We’re about to get up when a thirtysomething guy with a soaked umbrella stops in front of our table and stares right at me. “I know you,” he says, wagging a finger at me as rain drips onto the linoleum.
“Oh, from the news?” I say. It happens on occasion, strangers recognizing me but for the life of them unable to figure out why. Usually they’re disappointed I’m not my boss, and honestly, I’d feel the same way.
He shakes his head. “Are you friends with Mandy?”
“I am not.”
My brother waves an arm out the window at the billboard. “Channel six. She does the weather.”
“I don’t really watch TV,” he says with a shrug. “Sorry.

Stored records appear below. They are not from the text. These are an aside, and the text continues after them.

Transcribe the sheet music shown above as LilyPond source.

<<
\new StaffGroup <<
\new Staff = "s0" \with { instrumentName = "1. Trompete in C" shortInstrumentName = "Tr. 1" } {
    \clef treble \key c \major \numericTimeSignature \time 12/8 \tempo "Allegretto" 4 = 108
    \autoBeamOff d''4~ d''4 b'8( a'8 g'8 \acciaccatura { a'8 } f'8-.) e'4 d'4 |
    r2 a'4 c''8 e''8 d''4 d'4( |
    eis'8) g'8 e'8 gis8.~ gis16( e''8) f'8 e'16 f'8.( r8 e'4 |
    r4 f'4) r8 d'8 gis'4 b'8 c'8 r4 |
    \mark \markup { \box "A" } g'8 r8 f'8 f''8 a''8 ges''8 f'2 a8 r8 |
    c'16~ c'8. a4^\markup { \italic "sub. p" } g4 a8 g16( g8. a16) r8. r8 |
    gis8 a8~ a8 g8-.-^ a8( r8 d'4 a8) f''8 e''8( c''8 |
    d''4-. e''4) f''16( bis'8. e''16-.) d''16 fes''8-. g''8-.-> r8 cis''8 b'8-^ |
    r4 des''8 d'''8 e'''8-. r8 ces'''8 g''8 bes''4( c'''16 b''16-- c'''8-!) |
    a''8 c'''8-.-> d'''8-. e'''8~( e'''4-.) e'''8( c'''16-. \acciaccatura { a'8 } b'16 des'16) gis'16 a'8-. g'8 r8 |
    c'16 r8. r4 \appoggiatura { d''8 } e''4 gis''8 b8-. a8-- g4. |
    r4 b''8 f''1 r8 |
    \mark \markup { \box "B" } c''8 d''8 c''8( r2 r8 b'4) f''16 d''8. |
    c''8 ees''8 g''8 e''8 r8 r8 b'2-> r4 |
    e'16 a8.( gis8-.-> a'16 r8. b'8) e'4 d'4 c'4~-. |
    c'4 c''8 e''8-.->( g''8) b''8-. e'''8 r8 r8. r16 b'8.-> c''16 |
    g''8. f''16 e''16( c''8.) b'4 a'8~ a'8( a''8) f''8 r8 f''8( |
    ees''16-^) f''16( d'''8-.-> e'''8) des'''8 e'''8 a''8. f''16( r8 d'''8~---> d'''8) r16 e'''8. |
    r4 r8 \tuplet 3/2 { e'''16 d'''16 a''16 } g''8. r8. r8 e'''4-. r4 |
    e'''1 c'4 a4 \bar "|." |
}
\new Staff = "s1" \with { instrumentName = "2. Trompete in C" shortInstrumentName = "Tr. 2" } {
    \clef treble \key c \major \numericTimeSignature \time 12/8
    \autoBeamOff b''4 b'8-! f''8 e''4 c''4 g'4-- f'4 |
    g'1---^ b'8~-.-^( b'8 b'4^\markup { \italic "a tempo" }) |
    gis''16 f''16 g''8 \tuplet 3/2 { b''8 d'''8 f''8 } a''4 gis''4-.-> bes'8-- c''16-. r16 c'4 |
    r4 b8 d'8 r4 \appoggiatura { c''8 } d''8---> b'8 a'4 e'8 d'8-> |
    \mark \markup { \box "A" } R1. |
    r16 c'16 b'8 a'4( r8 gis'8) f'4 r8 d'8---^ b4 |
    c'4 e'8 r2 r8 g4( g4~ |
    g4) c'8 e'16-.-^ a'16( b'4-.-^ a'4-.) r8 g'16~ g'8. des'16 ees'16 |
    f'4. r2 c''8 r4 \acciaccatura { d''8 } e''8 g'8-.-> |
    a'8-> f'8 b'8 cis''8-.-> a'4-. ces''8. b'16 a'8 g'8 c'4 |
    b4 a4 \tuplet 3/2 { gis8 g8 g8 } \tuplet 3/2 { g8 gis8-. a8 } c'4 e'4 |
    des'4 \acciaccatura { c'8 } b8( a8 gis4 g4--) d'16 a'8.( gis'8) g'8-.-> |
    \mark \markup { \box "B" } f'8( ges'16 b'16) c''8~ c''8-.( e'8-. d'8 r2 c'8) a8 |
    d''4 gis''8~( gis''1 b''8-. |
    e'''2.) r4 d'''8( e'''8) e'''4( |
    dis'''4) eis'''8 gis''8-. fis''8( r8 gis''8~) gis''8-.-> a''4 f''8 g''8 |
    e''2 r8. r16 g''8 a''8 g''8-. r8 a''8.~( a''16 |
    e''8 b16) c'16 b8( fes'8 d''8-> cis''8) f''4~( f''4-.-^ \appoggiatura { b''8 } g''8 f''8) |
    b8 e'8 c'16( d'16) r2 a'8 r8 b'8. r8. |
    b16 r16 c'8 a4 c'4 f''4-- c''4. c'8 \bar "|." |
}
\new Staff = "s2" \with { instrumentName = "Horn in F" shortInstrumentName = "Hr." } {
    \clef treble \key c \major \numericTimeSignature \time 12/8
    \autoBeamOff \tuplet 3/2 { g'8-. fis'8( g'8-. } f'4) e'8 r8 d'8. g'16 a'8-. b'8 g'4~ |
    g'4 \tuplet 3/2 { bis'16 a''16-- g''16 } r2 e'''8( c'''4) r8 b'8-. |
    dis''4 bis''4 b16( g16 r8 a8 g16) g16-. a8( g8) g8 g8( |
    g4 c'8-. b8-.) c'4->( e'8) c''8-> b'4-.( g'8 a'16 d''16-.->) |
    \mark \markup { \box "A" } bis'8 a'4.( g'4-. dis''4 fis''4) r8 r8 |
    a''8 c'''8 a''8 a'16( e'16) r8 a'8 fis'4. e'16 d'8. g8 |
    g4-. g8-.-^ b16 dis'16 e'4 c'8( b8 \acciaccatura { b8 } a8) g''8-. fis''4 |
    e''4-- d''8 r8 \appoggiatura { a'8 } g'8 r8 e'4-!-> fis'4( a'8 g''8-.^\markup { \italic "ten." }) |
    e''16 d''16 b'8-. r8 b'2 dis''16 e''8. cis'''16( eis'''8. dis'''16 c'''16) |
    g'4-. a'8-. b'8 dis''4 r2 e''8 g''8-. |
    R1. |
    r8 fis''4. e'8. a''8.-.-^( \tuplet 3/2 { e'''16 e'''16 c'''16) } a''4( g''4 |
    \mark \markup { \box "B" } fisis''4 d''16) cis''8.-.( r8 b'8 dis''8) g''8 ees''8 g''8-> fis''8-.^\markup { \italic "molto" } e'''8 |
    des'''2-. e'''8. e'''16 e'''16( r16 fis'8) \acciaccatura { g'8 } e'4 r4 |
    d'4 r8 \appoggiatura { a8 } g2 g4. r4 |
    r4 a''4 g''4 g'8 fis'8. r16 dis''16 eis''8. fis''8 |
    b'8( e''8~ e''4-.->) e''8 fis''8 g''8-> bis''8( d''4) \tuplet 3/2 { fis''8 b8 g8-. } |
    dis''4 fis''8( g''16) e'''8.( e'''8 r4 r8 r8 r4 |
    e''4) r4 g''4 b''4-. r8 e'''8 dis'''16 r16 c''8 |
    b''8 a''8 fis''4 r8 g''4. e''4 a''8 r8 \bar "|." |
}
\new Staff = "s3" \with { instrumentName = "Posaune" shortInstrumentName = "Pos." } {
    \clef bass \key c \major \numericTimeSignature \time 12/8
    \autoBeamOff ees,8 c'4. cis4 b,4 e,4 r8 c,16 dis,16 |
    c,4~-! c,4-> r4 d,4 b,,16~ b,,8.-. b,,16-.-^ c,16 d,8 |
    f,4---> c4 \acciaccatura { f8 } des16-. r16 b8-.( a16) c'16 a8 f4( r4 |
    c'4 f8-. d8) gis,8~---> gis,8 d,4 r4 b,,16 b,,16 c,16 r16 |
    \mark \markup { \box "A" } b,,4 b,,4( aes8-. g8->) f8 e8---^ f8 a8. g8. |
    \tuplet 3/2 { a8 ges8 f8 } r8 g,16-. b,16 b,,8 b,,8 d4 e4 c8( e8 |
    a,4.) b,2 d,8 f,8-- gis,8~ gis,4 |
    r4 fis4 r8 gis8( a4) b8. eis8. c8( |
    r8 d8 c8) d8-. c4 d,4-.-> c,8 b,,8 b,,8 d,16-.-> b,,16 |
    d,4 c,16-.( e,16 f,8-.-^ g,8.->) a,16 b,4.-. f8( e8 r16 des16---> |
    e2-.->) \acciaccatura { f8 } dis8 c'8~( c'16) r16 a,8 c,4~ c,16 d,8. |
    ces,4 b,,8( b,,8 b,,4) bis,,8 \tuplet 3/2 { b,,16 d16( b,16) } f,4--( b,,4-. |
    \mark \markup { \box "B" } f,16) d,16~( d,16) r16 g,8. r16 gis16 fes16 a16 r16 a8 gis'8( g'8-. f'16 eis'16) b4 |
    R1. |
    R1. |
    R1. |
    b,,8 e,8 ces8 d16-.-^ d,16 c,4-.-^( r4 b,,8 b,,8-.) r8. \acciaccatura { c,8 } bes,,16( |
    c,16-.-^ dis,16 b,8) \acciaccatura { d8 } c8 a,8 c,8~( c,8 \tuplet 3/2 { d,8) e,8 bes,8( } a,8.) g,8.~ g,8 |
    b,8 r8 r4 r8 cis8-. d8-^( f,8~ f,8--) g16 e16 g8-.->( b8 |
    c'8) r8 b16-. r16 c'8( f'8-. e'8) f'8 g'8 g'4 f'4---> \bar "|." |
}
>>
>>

I must have been thinking of someone else.”
Alex is shaking with silent laughter. I elbow him as we head to sort our trash into its proper bins.
“I’m so glad my pain is hilarious to you.”
“Gotta keep you humble somehow.” Before we leave, Alex waits in line to grab a few dozen donuts for his fourth-grade class. “Guilt donuts,” he explains. “It’s state testing week.”
“It’s a wonder some of us make it out of school with only minor psychological wounds.”